In a video statement posted Monday to X, formerly Twitter, Belarra called on the Spanish government to launch a petition for the ICC to investigate Netanyahu over allegedly “carrying out a planned genocide in the Gaza Strip” in retaliation for the October 7 surprise attack by Islamist militant group Hamas.
More than 4,000 people on both sides of the conflict had been killed as of Monday, according to the Associated Press. At least 2,778 people in Gaza have been killed, according to its health ministry, while Israel’s government said that over 1,400 Israelis have been killed, the AP reported.
Meanwhile, 1 million Gaza residents have been displaced from their homes. Israel has also severed Gaza’s access to food, water, medicine and electricity, which Belarra called a “collective punishment that seriously breach international law and may be considered war crimes.”
Belarra, the leader of the left-wing Spanish political party Podemos, accused the United States and the European Union of “encouraging the state of Israel in its policy of apartheid and occupation.”
She said Israel intentionally boosted Hamas to weaken “the secular sectors of the Palestinian resistance.”
“Using the horrific murders of Israeli civilians by Palestinian armed factions as an excuse to justify Israel’s crimes in general and the massacre in Gaza in particular is unacceptable,” Belarra said. “Using Hamas as an excuse to murder thousands of Palestinian civilians, including children, is unspeakable hypocrisy on the part of both Israel and the countries that justify it.”

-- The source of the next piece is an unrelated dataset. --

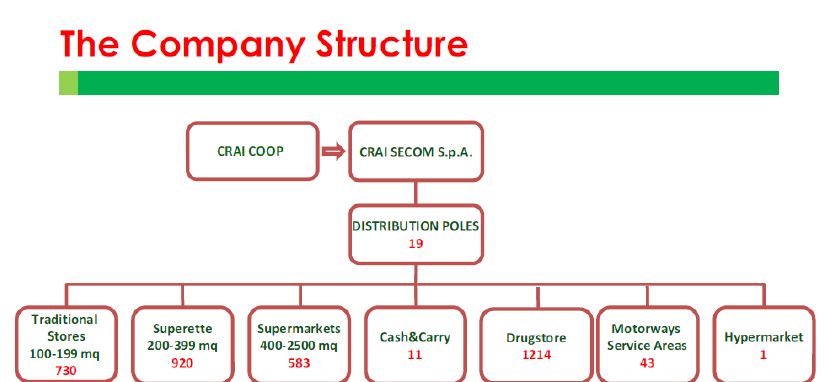
Figure 2: CRAI Company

Belarra went on to urge the Spanish government to launch “a petition to the prosecutor’s office of the International Criminal Court to investigate the war crimes committed in Palestine by Netanyahu,” as well as “those perpetuated by Hamas in Israel and occupied territories against the civilian population.”
Newsweek reached out to the Israeli government, the ICC and the Embassy of Spain in Washington, D.C., for comment via email on Monday.
Some international observers have become increasingly concerned about the humanitarian crisis that has been unfolding in Gaza since shortly after the war began.
Philippe Lazzarini, the commissioner-general of the United Nations Relief and Works Agency for Palestine Refugees, told reporters on Sunday that “Gaza is being strangled and it seems that the world right now has lost its humanity.”
“Old people, children, pregnant women, people with disabilities are just being deprived of their basic human dignity, and this is a total disgrace,” Lazzarini said. “The siege in Gaza, the way it is imposed, is nothing less than collective punishment.”
Netanyahu is also facing backlash at home from Israelis who consider him to be responsible for the intelligence problems that failed to predict Hamas’ attack.
A poll released last Thursday by Dialog Center found that 86 percent of the Jewish Israelis who responded consider the war to be the result of a failure in Israel’s leadership, while 56 percent wanted Netanyahu to resign at the conclusion of the conflict, The Jerusalem Post reported.